** Required action 1 **
In the ad-tech thread, which two things does the senior buy-side commenter say will really change inflated display inventory?
** Required action 2 **
Quote word for word the part of the ad-tech thread that opens with the words containing "Attribution like you" and closes with "in both sectors.".

** Selected passage **
****
I worked in ad-tech for the past 4 years, this is a very accurate write up. I think exchanges have had their day - the quality of traffic is just too low, and due to their incentives the exchanges put all the burden for detecting fraud on their clients.

shostack|9 years ago

Senior buy-side guy here. Viewability measurement has made a small dent in things, but for the most part, my personal view is that a huge percentage of display inventory (especially video) is very inflated. Pubs are chasing the much higher video CPMs without a care for quality, and buyers seem to be eating it up for some reason.

In my mind there's only two things that will really change this...better viewability/inventory auditing and attribution technology.

The larger, more reputable inventory sources (Google, FB, etc.) have a VERY vested interest in pushing quality and using whatever data they can bring to the table to build that trust, and then use that trust as a moat against their competition. Viewability providers likewise have an easy sell once they can improve the accuracy and reliability of their offerings (they have a long ways to go based on general sentiment in the industry). This will put pressure on other pubs to up their game or be left out. Why bother with a crappy news site that has 50%+ bot views that you're being billed for if FB or Google can prove that their traffic quality is much higher, better targeted, and infinitely higher reach?

On the buy side, the pressure will come in the form of attribution. Right now, display performance, video in particular, is a super murky area in terms of measuring success. What is the value of a view-through? Most advertisers couldn't tell you. And the ones that can probably have a very fuzzy picture of it that varies based on the attribution model they are using. However the space has improved dramatically, and at the end of the day, performance marketers will be able to do a much better job of telling whether traffic is crap or not based on whether it backs out. Bots don't buy things (although they do sometimes sign up for lead forms now). So if someone with a solid analytics stack sees a ton of impressions and no sales through their various attribution lenses, guess what? They'll stop buying those impressions. And the more big buyers that get smart about attribution and stop buying based on impression counts, the more pressure will be exerted on the sell-side to clean up their game.

So while the problem is "self-correcting" in the sense that there is big money with very vested interests in solving for this, unfortunately it is a big ship to turn and will take time.

Articles that talk crap about the ad industry rarely get into the nuances which is horribly infuriating and does a lot to give the industry a bad reputation. Like any space, there are bad players. Legit players in this industry want the bots and garbage out of the picture yesterday. They make our jobs harder, and reduce our performance.

raimundjoss|9 years ago

Totally agree with this is why especially FB is winning. Especially in Mobile where every user is pretty a logged in user on FB, Instagram, WhatsApp, etc. Plus non-inferred actual demo data. Even Google can't touch FB...

Everyone else who's peddling non-logged impressions with BlueKai data, good luck - first, Bluekai is only accruage 1/3 of the time. Second, majority of those are bot views.

Attribution like you describe is notoriously hard to measure. As views get to mobile, FB wins again since most apps use FB auth.

jackgavigan|9 years ago

> I think the analogy here with Wall St is apples and oranges.

The similarities lie in the real-time nature of trading systems in both sectors.
****
** Listed entries **

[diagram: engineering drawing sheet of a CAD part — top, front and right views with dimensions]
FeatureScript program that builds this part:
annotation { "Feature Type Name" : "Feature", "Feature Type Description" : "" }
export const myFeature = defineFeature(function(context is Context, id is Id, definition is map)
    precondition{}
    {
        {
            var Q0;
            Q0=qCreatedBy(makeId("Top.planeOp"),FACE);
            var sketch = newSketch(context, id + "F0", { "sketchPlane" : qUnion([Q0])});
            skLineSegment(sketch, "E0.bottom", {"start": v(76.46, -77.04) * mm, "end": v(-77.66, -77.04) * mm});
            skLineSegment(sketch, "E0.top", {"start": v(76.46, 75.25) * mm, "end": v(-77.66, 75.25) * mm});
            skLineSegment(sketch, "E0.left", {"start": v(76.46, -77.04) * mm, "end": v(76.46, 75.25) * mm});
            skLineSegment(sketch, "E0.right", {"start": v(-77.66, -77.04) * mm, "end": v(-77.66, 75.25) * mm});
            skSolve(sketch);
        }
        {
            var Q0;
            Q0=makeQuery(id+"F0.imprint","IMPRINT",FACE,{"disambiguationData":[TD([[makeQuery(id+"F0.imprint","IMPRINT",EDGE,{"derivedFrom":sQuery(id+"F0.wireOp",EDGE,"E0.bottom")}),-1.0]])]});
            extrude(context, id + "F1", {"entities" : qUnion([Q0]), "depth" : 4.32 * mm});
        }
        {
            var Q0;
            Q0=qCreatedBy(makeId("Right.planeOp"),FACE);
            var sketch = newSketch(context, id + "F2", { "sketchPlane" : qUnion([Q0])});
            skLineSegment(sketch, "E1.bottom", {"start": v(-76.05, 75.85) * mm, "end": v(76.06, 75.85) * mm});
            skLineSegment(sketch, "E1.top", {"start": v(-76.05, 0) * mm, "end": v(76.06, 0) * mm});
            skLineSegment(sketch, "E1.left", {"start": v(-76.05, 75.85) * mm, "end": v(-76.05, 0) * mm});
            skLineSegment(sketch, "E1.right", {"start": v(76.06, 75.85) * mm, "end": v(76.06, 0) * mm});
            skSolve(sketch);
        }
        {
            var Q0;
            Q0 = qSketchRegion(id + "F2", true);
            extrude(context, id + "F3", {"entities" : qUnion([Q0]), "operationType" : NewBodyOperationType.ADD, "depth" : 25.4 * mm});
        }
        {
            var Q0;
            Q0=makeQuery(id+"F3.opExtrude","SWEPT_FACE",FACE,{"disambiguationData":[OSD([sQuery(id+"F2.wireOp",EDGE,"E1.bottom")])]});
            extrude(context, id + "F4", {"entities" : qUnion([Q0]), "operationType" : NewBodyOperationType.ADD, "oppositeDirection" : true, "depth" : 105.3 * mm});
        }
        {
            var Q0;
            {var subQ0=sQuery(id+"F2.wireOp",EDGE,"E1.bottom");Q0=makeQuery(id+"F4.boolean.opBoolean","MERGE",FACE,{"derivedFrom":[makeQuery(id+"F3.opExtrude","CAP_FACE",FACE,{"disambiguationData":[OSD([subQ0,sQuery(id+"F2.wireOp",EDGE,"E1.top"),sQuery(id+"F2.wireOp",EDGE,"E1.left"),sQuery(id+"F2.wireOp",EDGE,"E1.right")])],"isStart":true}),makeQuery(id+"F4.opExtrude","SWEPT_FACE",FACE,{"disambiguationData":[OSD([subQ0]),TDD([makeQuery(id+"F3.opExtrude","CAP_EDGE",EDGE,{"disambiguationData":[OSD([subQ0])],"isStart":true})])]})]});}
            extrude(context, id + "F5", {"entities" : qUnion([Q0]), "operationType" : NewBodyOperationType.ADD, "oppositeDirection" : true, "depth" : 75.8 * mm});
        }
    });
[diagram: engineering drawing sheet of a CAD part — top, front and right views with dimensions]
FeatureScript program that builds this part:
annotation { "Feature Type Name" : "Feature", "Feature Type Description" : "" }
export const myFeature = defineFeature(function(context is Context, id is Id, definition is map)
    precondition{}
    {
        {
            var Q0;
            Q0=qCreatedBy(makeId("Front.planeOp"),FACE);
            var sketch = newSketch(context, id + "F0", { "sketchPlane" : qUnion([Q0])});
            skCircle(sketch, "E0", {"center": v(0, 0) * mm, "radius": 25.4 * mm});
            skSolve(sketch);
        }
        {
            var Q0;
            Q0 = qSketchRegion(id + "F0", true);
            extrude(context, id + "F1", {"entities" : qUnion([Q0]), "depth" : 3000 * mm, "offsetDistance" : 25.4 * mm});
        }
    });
****
** Final answer 1 **
Better viewability/inventory auditing and attribution technology.

** Final answer 2 **
Attribution like you describe is notoriously hard to measure. As views get to mobile, FB wins again since most apps use FB auth.

jackgavigan|9 years ago

> I think the analogy here with Wall St is apples and oranges.

The similarities lie in the real-time nature of trading systems in both sectors.